Elephant in the Room
Washington in the Bush Years
Book
Sept. 19, 2012
Every president since Gerald Ford has attended his party’s first convention after leaving office. Not George W. Bush. His name was barely mentioned in Tampa in 2012, or during the GOP primaries, or in any of thousands of Republican campaign ads during the 2012 cycle.
Yet the legacy of his administration is to Republicans like the proverbial elephant in the room, a presence too embarrassing to recognize but too overwhelming not to matter. In poll after poll, voters blame the poor economy not on Obama, but on Bush—and Bush’s policies are hard to distinguish from Romney’s. The Romney campaign has tried to make the race a referendum on Obama. It is shaping up, ironically, to be a referendum on Bush.
Elephant in the Room: Washington in the Bush Years explores why, despite efforts to airbrush him out of today’s political conversation, the 43rd president remains central to it.

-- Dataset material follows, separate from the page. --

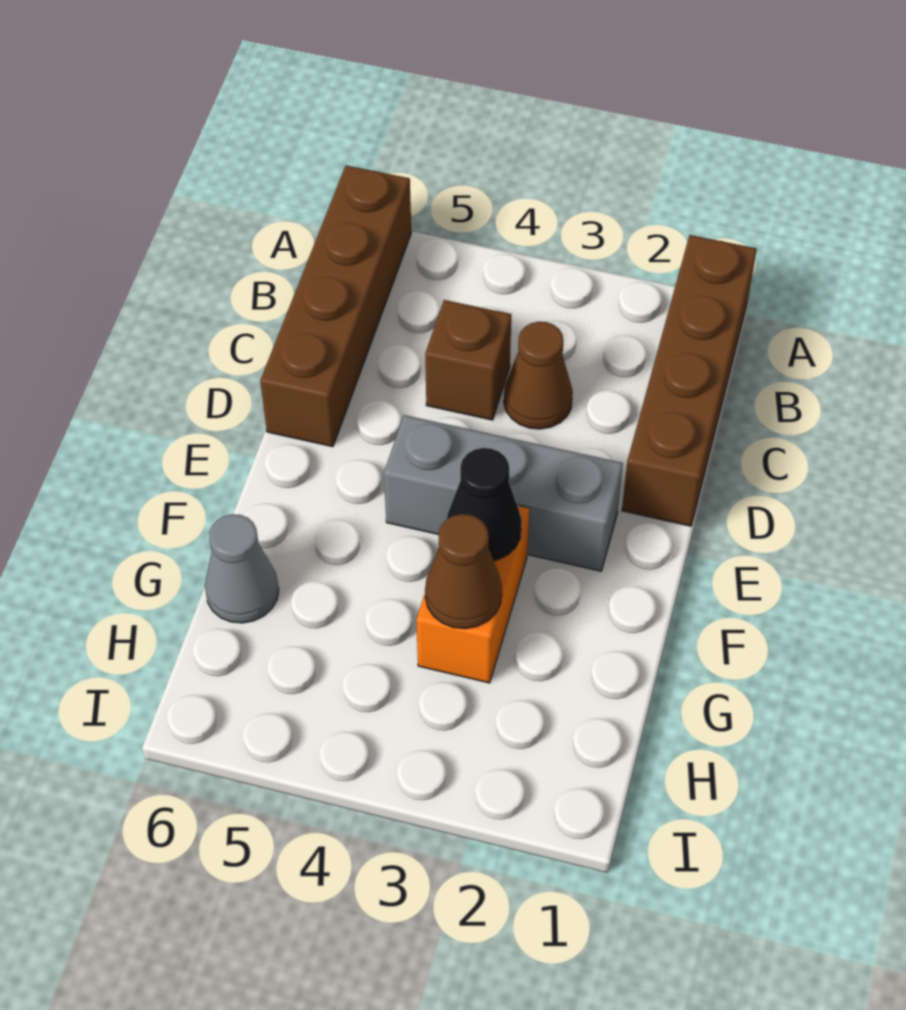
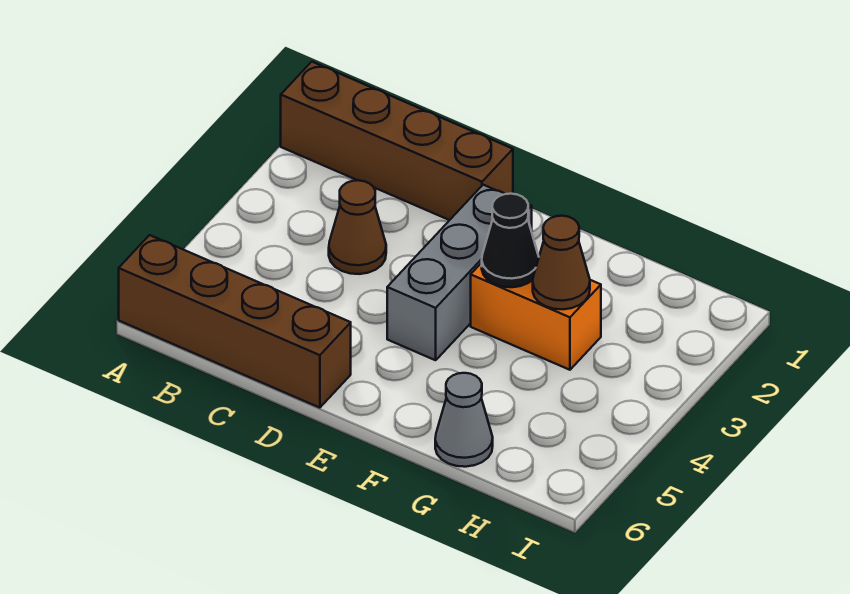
brown 1x1 brick [425,300,511,420] -> none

A compilation of some of the best journalism published in the Washington Monthly magazine during those years, the book gives an insightful real-time account of what happened in Washington when, for the first time in half a century, the GOP took charge of both elected branches of government. Suddenly, the rules in Washington changed in ways Beltway veterans were slow to see, in the service of an agenda they did not grasp, and with a level of incompetence that they literally could not believe.
We are still feeling the reverberations of the Bush years—in an unfinished war, an enduring recession, and the long shadows of Supreme Court appointments and decisions. And the possibility of a new period of unified GOP control of Washington, in 2012 or 2016, remains very real. Whether you’re a liberal or a conservative, Elephant in the Room is a timely and important book premised on the idea that comprehending what went wrong in Washington during the Bush years is key to understanding what can be done to set the country right.
Elephant in the Room: Washington in the Bush Years, is edited by Paul Glastris, has an introduction by Steve Benen, and features the writings of Nicholas Confessore, Joshua Green, Charles Homans, Joshua Micah Marshall, Rachel Morris, Amy Sullivan, Nicholas Thompson, Benjamin Wallace-Wells, and Alan Wolfe.